Text →
##############################
[globalindex] Support multi-column GlobalIndex framework by CrownChu · Pull Request #7933 · apache/paimon

CrownChu · 2026-05-22T03:25:04Z

Extend the GlobalIndex SPI, build path, and query path to support one index builder handling multiple columns (e.g. Lucene indexing title + content + tags together). Key changes:

GlobalIndexerFactory/GlobalIndexer: add List create overloads
GlobalIndexMultiColumnWriter: new interface for multi-column writes
GlobalIndexBuilderUtils: toIndexFileMetas/createIndexWriter accept List
GlobalIndexScanner: route extraFieldIds to same reader group
VectorScanImpl/FullTextScanImpl: match against extraFieldIds
GenericIndexTopoBuilder (Flink): multi-column projection and writer dispatch
DefaultGlobalIndexBuilder/TopoBuilder (Spark): multi-column support
All single-column APIs preserved for backward compatibility

Purpose

Some index engines (e.g. Lucene) can build a single index over multiple columns — full-text on title and vector on embedding in the same index file. Previously the GlobalIndex SPI only supported one column
per indexer: GlobalIndexerFactory.create(DataField, Options) and GlobalIndexSingletonWriter.write(Object). This meant multi-column engines had to create separate index files per column, losing co-located
search benefits and doubling I/O.

This PR adds a multi-column path through the entire stack:

SPI layer (paimon-common): GlobalIndexerFactory.create(List, Options) default method (falls back to single-column for existing implementations). New GlobalIndexMultiColumnWriter interface
accepts InternalRow with all indexed columns projected in field order.
Core index metadata (paimon-core): GlobalIndexBuilderUtils.toIndexFileMetas populates GlobalIndexMeta.extraFieldIds from the field list beyond the first. GlobalIndexScanner.createReaders resolves the full
field list from metadata and passes it to the factory. Extra field IDs are registered in the indexMetas map so queries against any column in the group find the same reader.
Query path (paimon-core): VectorScanImpl and FullTextScanImpl check extraFieldIds when matching index files to query columns, so a vector query on embedding finds an index whose primary field is title but
includes embedding as an extra field.
##############################
List of tasks →
a – Name each stack layer that the pull request description says the new multi-column path goes through.
b – Duplicate the pull request description's text starting at "Query path (paimon-core): VectorScanImpl" and ending at "an extra field.".
c – According to the pull request description, what happens to all single-column APIs?
The items play no part in this work.

Extracted page text data →
##############################
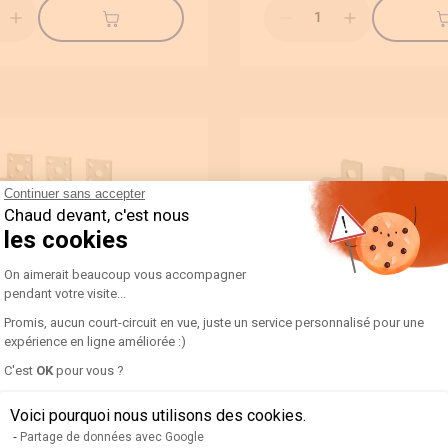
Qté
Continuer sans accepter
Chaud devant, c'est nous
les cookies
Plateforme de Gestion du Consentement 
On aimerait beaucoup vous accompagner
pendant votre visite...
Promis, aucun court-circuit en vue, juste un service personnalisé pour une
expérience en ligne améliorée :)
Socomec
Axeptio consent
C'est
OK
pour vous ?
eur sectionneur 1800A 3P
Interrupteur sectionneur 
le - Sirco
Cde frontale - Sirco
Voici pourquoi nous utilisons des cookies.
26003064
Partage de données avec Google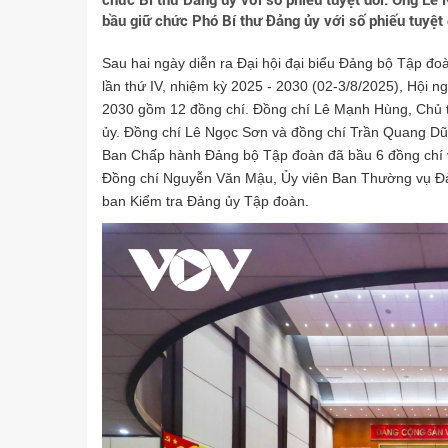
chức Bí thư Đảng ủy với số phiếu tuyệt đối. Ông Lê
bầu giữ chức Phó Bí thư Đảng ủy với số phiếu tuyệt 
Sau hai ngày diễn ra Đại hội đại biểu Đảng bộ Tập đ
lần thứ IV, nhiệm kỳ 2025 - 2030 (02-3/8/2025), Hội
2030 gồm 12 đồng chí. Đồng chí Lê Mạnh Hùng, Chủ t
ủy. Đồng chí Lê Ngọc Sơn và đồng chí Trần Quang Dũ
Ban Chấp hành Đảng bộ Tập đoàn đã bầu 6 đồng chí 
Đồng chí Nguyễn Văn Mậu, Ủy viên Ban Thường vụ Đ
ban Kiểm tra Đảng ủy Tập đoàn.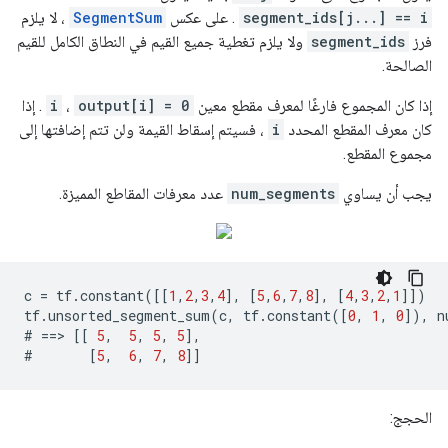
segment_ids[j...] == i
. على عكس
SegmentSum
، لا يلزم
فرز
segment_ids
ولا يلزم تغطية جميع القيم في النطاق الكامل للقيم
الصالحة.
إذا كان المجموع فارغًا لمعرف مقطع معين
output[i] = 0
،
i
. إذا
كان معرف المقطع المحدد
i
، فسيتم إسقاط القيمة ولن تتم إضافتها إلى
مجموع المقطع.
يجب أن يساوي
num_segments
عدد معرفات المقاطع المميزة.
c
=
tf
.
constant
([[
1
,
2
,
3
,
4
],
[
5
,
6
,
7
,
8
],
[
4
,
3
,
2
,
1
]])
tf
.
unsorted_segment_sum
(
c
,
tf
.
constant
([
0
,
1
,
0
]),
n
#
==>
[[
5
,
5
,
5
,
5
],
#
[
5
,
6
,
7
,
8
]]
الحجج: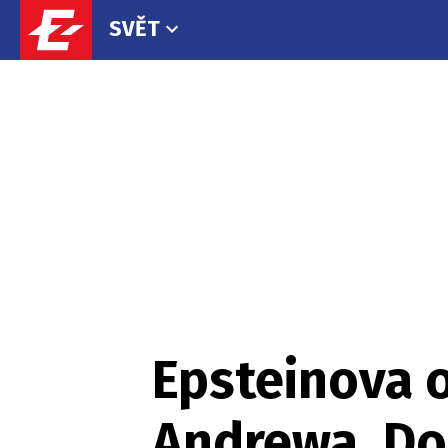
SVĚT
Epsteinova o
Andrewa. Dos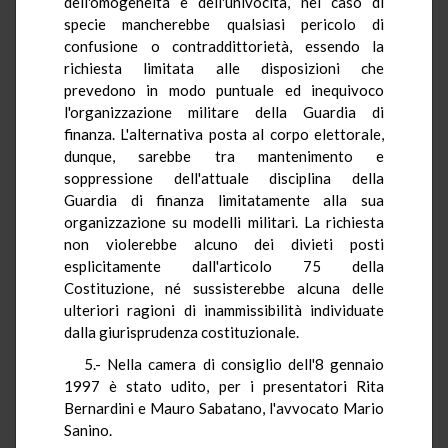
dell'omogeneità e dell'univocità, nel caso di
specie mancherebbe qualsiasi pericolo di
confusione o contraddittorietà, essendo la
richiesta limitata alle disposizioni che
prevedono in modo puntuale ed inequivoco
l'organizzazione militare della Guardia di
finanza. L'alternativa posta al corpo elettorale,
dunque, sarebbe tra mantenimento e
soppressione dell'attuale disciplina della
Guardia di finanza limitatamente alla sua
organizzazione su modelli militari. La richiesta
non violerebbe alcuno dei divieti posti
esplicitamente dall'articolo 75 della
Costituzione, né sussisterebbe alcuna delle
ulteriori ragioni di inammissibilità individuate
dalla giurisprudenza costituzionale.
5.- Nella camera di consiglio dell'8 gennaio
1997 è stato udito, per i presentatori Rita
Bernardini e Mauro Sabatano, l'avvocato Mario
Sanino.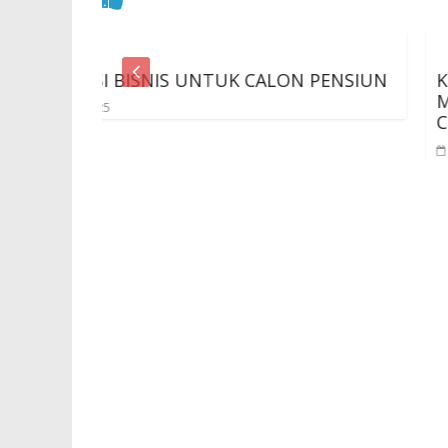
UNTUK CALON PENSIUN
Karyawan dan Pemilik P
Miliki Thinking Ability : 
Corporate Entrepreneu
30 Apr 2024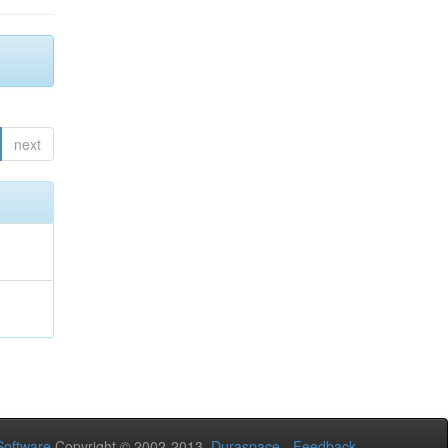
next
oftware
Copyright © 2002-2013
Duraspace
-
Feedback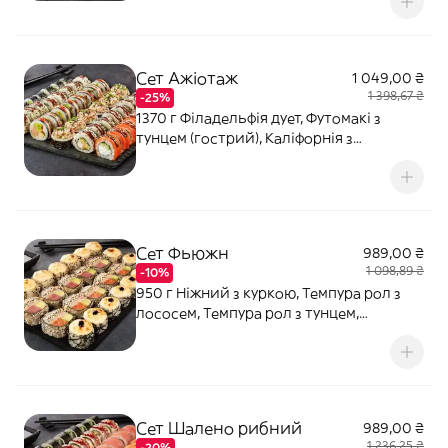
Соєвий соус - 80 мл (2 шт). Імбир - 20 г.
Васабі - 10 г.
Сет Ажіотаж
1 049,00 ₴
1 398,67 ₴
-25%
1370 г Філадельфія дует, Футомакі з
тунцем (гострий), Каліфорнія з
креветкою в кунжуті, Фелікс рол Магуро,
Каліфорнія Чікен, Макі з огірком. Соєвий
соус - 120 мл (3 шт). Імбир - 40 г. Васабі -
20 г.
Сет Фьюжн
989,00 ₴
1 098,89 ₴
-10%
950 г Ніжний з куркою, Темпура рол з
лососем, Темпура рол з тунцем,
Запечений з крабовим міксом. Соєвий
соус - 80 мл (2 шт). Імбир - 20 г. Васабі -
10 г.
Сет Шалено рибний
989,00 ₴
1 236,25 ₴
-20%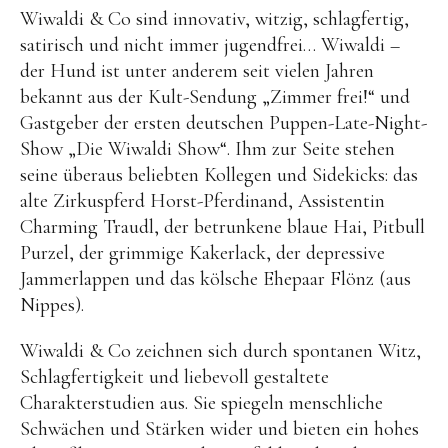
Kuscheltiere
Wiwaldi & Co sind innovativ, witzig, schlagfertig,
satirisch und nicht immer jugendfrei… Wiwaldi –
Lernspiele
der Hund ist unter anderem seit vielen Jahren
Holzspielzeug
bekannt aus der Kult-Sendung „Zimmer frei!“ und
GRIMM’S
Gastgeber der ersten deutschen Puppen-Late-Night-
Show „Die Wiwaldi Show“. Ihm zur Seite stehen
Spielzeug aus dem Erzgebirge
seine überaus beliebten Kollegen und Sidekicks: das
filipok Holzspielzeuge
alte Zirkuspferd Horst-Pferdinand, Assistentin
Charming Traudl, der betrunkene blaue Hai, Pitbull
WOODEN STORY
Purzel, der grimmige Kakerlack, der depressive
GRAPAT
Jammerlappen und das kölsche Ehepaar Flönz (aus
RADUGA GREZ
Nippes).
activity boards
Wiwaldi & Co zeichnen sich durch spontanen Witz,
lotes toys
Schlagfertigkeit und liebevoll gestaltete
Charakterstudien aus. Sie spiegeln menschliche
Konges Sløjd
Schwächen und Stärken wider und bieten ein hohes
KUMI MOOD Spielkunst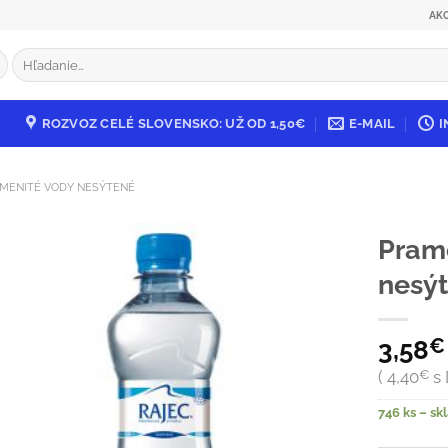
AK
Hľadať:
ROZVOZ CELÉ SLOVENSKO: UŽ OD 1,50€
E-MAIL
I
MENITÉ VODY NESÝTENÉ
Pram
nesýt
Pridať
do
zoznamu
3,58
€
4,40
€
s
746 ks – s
##############################
Exercise answers →
a –
SPI layer (paimon-common)
Core index metadata (paimon-core)
Query path (paimon-core)

b –
Query path (paimon-core): VectorScanImpl and FullTextScanImpl check extraFieldIds when matching index files to query columns, so a vector query on embedding finds an index whose primary field is title but
includes embedding as an extra field.

c – They are preserved for backward compatibility.